Cargo turns an Uber drive into an in-car convenience store

A new start-up is allowing some Uber users to kill two birds with one stone: Hailing a ride while checking off their shopping lists.

Cargo, a convenience store on the go, is giving Uber drivers the ability to sell items like snacks, beauty products and phone chargers from a console box located in the center of the vehicle. The company currently is active in nine cities, including New York, Atlanta, Dallas, San Francisco and Los Angeles. Through a partnership with Grab, Cargo currently has over 7,000 boxes on the road and is live in nine cities in the U.S. as well as internationally.

In a few cities like San Francisco and Los Angeles, drivers are able to pick up Cargo at Uber’s Greenlight Hubs, where car operators come for on-boarding and personalized help. For its part, Uber hopes that the console, which is free for drivers to use, will help them earn extra income.

The company, founded by CEO Jeff Cripe and Jasper Wheeler in 2016, raised their initial seed round, $1.75 million through Techstars. This year, Cargo raised an additional $5.5 million from CRCM Ventures and eighteen94 capital, part of Kellogg’s venture capital fund.
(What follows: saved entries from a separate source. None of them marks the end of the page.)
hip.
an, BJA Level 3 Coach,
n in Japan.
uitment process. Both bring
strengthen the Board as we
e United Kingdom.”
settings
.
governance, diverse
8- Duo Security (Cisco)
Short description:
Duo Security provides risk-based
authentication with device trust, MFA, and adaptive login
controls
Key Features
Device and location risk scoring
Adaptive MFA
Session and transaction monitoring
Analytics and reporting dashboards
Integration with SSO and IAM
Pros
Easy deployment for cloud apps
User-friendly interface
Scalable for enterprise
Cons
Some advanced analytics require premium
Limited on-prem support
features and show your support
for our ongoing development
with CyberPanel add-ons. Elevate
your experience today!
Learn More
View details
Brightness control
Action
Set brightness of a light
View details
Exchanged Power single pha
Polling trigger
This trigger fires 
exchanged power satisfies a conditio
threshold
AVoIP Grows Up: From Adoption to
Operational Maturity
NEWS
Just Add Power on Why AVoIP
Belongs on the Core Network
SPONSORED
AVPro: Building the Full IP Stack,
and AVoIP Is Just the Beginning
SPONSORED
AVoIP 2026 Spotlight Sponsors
In an interview, Cripe compared his product to Boingo — which provides Internet service at airports — and Panasonic Avionics, which allows video streaming on airplanes.

And much like startups who disrupted airplane service delivery, Cargo hopes to achieve the same for cars, especially as the industry prepares for a driverless future. For now, the company sees itself as a provider of food, but in the future expects to branch out to entertainment and beyond.
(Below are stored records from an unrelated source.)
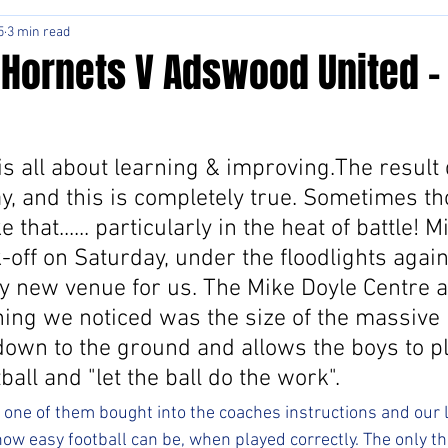
5
3 min read
 Hornets V Adswood United -
 is all about learning & improving.The result 
y, and this is completely true. Sometimes tho
e that...... particularly in the heat of battle! M
-off on Saturday, under the floodlights again
lly new venue for us. The Mike Doyle Centre 
thing we noticed was the size of the massive p
down to the ground and allows the boys to p
ball and "let the ball do the work".
e one of them bought into the coaches instructions and our
ow easy football can be, when played correctly. The only t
“You look at the airline industry and you think back to your last flight and you realize, ‘Wow, there was a big multi billion dollar company that provided me with all the snacking and beverage services on that flight.” Cripe told CNBC.

“All these things provide comfort, productivity and entertainment,” he added. “It’s really things that passengers want and opt into because they’re a passive audience.”